First, here is a quick wrap on the first two posts: In my first post I discussed an article in the New York Times that led to my initial interest and interview with Jure Leskovec, a Stanford researcher referenced in the article. The second post describes the Stanford researcher’s test bed and early research. The Stanford team identified six distinct popularity curves, i.e. information dissemination patterns that were functions of what type of site broke a story.
The third study is described in the paper Modeling Information Diffusion in Implicit Networks – it builds on the earlier research. The researchers wanted to see if it was possible to infer networks of diffusion and influence without knowing about the network topology.
Taking this approach was an important breakthrough. Using the viral analogy, it is possible to track a disease outbreak by seeing who gets infected – but it is very hard to know the source of contagion and exactly who infected whom, and in what order. Similarly, in the online world, it is relatively easy to see who is “infected” with a meme – that is, you can track who mentions something – but it is hard to know whether the person was first exposed to the information by reading a blog, hearing a news cast, talking to a friend on the phone etc.
The researchers wanted to estimate a popularity curve for each media type and see if it was possible to accurately predict how a story spreads on-line based on where it first appears. So they developed algorithms that inferred underlying social networks, and also discovered that the node can have a dramatic and predictable impact on how many others mention the same thing over time.
“If you can see who mentioned the news today, we can accurately predict how many will mention it tomorrow,” said Jure Leskovec, the Standford researcher. This was pretty impressive, because, as Jure said, there are a “super exponential” number of possible connections and networks; developing such an algorithm was a real breakthrough.
Of course, there are other important factors that determine how far, fast and wide a story spreads. The researchers were careful to take into account variables such as freshness of information, novelty, and imitation – i.e. a certain number of people or sites will echo information because they see that it is becoming popular. Also, they learned that influence can vary based on the topic, and explored relative influence for technology, politics, business, sports, nation and entertainment (see the chart below).
Research Conclusions and Source Data
So what data did the researchers review, which sites were most influential, and what can we learn from their work?
My second post detailed the test bed used. In terms of this latest paper and study, the researchers explored a massive body of Web data over time – 500 million tweets and 170 million articles. They categorized sites as newspapers, professional blogs (e.g. Salon, Huffington Post) TV stations, news agencies (e.g. AP, Reuters) and personal blogs, and tracked the influence of specific sites.
The team also evaluated how influence works on Twitter. They explored adoption of hash tags over a set of 10,000 users, categorized tweeters into 100 groups of 100 users each, and ranked them based on activity and volume of followers.
Here are some specific takeaways – the following bullets are excerpted from the paper
- ...These results suggest that there are a relatively small number of media sites that have large influence on the adoption of textual phrases
- …[They] align well with the two-step theory of information flow … as the information and influence “flows” from the mass media through opinion leaders to the public.
- … the influence of bloggers tends to be lower at start, but tends to last longer (in particular for entertainment and technology). This confirms the intuition that blogs tend to be echo chambers while mainstream media play the dominant force in the news cycle.

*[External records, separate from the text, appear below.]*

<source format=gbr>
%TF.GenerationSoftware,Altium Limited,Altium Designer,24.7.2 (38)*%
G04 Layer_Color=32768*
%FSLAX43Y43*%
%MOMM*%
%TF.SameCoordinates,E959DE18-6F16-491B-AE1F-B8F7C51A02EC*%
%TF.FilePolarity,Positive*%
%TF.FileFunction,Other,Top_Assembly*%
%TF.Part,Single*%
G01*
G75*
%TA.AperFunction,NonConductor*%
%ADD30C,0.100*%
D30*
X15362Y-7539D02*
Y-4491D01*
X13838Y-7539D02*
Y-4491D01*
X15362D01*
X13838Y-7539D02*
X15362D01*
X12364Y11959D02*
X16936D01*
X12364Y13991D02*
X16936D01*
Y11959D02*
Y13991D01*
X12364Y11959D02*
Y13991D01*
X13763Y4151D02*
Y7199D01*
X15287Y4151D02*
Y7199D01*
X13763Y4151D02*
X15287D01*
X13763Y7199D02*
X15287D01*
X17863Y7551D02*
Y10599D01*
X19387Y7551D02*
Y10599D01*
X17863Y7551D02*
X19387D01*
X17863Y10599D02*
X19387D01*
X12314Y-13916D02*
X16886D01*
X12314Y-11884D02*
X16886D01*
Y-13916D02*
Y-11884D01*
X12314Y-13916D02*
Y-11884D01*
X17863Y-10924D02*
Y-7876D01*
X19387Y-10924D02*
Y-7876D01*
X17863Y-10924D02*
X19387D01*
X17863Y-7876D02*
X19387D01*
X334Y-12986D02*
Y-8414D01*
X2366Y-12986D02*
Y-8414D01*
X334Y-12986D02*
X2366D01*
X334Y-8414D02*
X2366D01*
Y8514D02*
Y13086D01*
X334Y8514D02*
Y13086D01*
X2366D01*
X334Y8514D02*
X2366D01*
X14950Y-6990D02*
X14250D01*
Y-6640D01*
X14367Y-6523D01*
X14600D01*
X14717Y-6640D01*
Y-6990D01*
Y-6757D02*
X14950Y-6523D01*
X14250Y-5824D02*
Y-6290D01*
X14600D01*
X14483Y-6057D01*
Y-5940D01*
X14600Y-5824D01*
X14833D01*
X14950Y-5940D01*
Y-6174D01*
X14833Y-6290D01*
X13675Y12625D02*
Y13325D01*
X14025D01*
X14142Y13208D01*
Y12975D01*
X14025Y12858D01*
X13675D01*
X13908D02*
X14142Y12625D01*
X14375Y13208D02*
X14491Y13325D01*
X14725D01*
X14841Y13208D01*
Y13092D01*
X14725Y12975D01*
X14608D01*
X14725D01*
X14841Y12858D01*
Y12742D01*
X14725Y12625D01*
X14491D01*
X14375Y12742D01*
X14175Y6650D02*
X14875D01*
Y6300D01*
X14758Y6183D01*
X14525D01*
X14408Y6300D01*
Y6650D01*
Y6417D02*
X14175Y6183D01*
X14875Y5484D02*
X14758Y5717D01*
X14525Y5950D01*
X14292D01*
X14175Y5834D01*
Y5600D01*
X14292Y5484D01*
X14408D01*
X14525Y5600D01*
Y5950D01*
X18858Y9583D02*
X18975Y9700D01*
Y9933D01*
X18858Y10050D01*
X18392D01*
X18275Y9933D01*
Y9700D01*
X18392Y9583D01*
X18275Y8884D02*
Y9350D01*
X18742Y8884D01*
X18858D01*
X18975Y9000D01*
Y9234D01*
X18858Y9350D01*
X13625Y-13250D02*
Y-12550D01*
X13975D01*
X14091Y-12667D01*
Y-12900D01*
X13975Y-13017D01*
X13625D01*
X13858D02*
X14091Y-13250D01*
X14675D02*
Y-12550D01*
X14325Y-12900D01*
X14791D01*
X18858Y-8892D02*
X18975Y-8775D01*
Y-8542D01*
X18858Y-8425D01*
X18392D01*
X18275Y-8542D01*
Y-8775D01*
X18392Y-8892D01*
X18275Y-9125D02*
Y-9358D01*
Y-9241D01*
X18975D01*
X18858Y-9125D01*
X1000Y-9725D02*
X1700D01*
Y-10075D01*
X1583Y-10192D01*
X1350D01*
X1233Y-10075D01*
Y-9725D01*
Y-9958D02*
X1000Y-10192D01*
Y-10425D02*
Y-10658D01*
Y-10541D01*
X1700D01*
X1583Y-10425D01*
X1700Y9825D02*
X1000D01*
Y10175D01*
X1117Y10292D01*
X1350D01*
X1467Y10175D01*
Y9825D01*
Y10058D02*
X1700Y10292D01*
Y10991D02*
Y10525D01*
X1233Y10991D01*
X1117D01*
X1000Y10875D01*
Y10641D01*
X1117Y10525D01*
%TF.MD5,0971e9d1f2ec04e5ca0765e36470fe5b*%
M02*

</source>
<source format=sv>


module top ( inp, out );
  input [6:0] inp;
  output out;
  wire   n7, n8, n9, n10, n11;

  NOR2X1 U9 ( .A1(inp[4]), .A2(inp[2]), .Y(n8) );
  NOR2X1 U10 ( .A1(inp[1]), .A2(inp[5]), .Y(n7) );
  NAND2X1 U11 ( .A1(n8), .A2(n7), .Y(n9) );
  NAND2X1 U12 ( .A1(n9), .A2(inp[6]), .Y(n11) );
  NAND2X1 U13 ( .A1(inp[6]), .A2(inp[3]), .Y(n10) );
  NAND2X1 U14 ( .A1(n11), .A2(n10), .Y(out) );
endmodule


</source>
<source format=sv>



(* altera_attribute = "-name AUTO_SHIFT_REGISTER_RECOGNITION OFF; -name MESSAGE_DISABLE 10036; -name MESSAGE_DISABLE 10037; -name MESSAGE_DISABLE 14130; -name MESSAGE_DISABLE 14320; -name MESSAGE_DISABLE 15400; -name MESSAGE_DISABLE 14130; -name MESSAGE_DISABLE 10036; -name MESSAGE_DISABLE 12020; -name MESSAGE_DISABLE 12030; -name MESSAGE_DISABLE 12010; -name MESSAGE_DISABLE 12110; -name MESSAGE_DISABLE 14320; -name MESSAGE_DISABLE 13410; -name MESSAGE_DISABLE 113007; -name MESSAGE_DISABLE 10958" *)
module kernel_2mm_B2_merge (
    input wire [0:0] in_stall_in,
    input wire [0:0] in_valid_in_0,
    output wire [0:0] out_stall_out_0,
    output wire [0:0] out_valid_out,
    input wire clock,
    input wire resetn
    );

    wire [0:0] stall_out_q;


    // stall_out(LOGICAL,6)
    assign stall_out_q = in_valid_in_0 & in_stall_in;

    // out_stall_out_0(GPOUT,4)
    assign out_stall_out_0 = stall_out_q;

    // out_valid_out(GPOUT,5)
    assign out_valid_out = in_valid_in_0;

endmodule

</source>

- This is further confirmed by the fact that politics, business, technology and the nation tend to be dominated by news agencies. Professional blogs are the second in terms of total influence in politics and national news, newspapers are the second in business, and personal blogs are in technology.
- …we find the strong influence of the USA Today on technology [edging out the New York Times and Wall Street Journal] to be surprising.

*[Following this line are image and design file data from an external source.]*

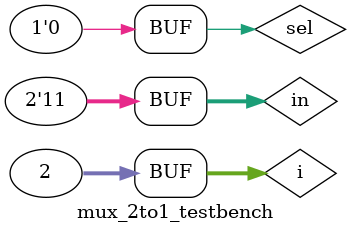
<source format=sv>
`timescale 1ps/1ps

module mux_2to1(in, sel, out);
	input logic [1:0] in;
	input logic sel;
	output logic out;
	
	logic notSel, seland1, notSelandZero;
	inverter invsel (.in(sel), .out(notSel));
	and_gate_2_inputs and0 (.a(notSel), .b(in[0]), .out(notSelandZero));
	and_gate_2_inputs and1 (.a(sel), .b(in[1]), .out(seland1));
	or_gate_2_inputs outgate (.a(seland1), .b(notSelandZero), .out);
	
endmodule 

module mux_2to1_testbench();
	logic [1:0] in;
	logic sel, out;
	
	mux_2to1 dut (.in, .sel, .out);
	
	integer i;
	initial begin
		sel = 0;
		for (i = 0; i < 2; i++) begin
			in = 2'b00; #200;
			in = 2'b01; #200;
			in = 2'b10; #200;
			in = 2'b11; #200;
			sel = ~sel; #200;
		end
	end
	
endmodule 
</source>
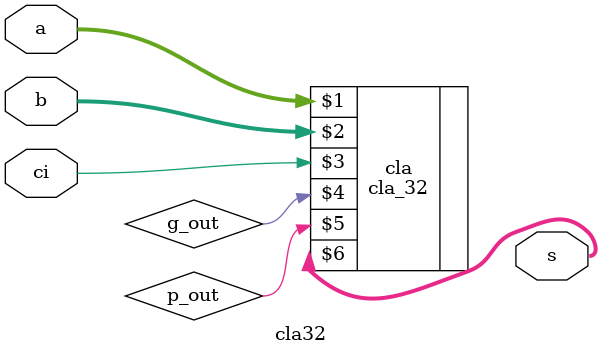
<source format=v>
module cla32 (a,b,ci,s); 
input [31:0] a, b; 
input ci; 
output [31:0] s; 
wire g_out, p_out; 
cla_32 cla (a, b, ci, g_out, p_out, s); 
endmodule
</source>
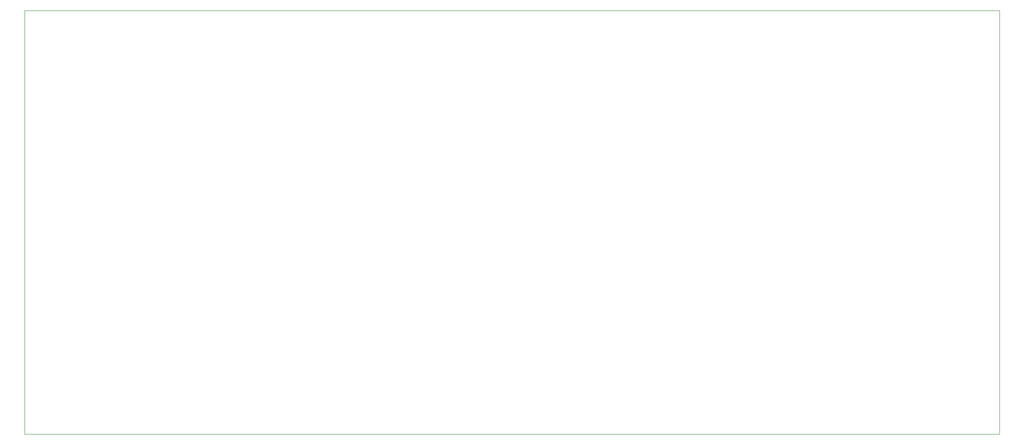
<source format=gbr>
%TF.GenerationSoftware,KiCad,Pcbnew,8.0.9-8.0.9-0~ubuntu22.04.1*%
%TF.CreationDate,2025-06-19T12:15:33-04:00*%
%TF.ProjectId,digital_waters,64696769-7461-46c5-9f77-61746572732e,rev?*%
%TF.SameCoordinates,Original*%
%TF.FileFunction,Profile,NP*%
%FSLAX46Y46*%
G04 Gerber Fmt 4.6, Leading zero omitted, Abs format (unit mm)*
G04 Created by KiCad (PCBNEW 8.0.9-8.0.9-0~ubuntu22.04.1) date 2025-06-19 12:15:33*
%MOMM*%
%LPD*%
G01*
G04 APERTURE LIST*
%TA.AperFunction,Profile*%
%ADD10C,0.050000*%
%TD*%
G04 APERTURE END LIST*
D10*
X52347325Y-42818816D02*
X240847325Y-42818816D01*
X240847325Y-124818816D01*
X52347325Y-124818816D01*
X52347325Y-42818816D01*
M02*

</source>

- …We find the half-life to be 32.2 hours, which… suggests that people consume news on a daily basis.
- …we find that the mainstream media holds the most influential position in the dissemination of news content.
- …On the other hand, hashtags on Twitter are a very different type of contagion… our results… suggest that users with the highest follower count are not the most influential in terms of information diffusion. Rather, users with the number of followers of around 1,000 tend to be most effective in diffusion and adoption of hashtags.
The bottom line for marketers? I asked Jure this and he said: “Our research lets you see the effects of online media… we are making it a hard science, that you can measure and quantify precisely… the influence curve gives you some sense, depending on what topic you have, of where you may want info to appear so the story spreads nicely.”